• EXERCISE AIM: Please rewrite the entries, swapping "common name" for "vernacular name" wherever it appears and leaving everything else as it is.

[begin GIVEN RECORDS]

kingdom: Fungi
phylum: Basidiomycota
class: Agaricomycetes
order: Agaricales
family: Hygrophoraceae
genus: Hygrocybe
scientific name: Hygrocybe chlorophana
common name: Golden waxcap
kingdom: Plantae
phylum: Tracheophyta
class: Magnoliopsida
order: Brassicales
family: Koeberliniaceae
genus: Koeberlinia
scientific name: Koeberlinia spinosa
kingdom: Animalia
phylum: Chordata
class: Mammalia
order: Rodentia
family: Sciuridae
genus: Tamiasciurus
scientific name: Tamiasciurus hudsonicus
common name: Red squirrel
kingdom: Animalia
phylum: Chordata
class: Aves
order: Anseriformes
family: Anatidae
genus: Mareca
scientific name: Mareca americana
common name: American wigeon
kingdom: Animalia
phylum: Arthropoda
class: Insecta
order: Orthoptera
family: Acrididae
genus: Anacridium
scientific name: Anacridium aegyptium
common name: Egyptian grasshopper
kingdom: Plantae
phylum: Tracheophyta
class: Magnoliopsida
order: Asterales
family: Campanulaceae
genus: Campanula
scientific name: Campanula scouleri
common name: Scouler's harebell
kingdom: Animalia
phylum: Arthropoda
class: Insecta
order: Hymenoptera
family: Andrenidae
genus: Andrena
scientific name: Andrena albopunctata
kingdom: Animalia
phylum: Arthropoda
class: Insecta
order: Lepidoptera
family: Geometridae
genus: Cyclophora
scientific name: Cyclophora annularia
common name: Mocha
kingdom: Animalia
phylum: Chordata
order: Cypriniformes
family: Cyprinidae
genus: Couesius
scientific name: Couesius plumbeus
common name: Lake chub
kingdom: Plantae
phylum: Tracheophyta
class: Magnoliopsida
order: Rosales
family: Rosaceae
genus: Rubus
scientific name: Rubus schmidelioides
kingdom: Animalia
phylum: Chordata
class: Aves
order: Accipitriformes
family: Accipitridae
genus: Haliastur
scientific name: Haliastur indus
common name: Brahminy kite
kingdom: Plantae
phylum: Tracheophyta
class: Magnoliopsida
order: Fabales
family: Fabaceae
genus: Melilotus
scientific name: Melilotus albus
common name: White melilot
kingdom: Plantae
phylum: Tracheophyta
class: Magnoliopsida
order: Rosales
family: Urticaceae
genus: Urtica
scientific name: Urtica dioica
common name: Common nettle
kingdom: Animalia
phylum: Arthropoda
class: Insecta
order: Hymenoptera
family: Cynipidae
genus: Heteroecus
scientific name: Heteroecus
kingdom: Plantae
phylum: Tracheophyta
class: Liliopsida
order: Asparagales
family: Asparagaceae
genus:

[end GIVEN RECORDS]

• ANSWER TO THE TASK:
kingdom: Fungi
phylum: Basidiomycota
class: Agaricomycetes
order: Agaricales
family: Hygrophoraceae
genus: Hygrocybe
scientific name: Hygrocybe chlorophana
vernacular name: Golden waxcap
kingdom: Plantae
phylum: Tracheophyta
class: Magnoliopsida
order: Brassicales
family: Koeberliniaceae
genus: Koeberlinia
scientific name: Koeberlinia spinosa
kingdom: Animalia
phylum: Chordata
class: Mammalia
order: Rodentia
family: Sciuridae
genus: Tamiasciurus
scientific name: Tamiasciurus hudsonicus
vernacular name: Red squirrel
kingdom: Animalia
phylum: Chordata
class: Aves
order: Anseriformes
family: Anatidae
genus: Mareca
scientific name: Mareca americana
vernacular name: American wigeon
kingdom: Animalia
phylum: Arthropoda
class: Insecta
order: Orthoptera
family: Acrididae
genus: Anacridium
scientific name: Anacridium aegyptium
vernacular name: Egyptian grasshopper
kingdom: Plantae
phylum: Tracheophyta
class: Magnoliopsida
order: Asterales
family: Campanulaceae
genus: Campanula
scientific name: Campanula scouleri
vernacular name: Scouler's harebell
kingdom: Animalia
phylum: Arthropoda
class: Insecta
order: Hymenoptera
family: Andrenidae
genus: Andrena
scientific name: Andrena albopunctata
kingdom: Animalia
phylum: Arthropoda
class: Insecta
order: Lepidoptera
family: Geometridae
genus: Cyclophora
scientific name: Cyclophora annularia
vernacular name: Mocha
kingdom: Animalia
phylum: Chordata
order: Cypriniformes
family: Cyprinidae
genus: Couesius
scientific name: Couesius plumbeus
vernacular name: Lake chub
kingdom: Plantae
phylum: Tracheophyta
class: Magnoliopsida
order: Rosales
family: Rosaceae
genus: Rubus
scientific name: Rubus schmidelioides
kingdom: Animalia
phylum: Chordata
class: Aves
order: Accipitriformes
family: Accipitridae
genus: Haliastur
scientific name: Haliastur indus
vernacular name: Brahminy kite
kingdom: Plantae
phylum: Tracheophyta
class: Magnoliopsida
order: Fabales
family: Fabaceae
genus: Melilotus
scientific name: Melilotus albus
vernacular name: White melilot
kingdom: Plantae
phylum: Tracheophyta
class: Magnoliopsida
order: Rosales
family: Urticaceae
genus: Urtica
scientific name: Urtica dioica
vernacular name: Common nettle
kingdom: Animalia
phylum: Arthropoda
class: Insecta
order: Hymenoptera
family: Cynipidae
genus: Heteroecus
scientific name: Heteroecus
kingdom: Plantae
phylum: Tracheophyta
class: Liliopsida
order: Asparagales
family: Asparagaceae
genus:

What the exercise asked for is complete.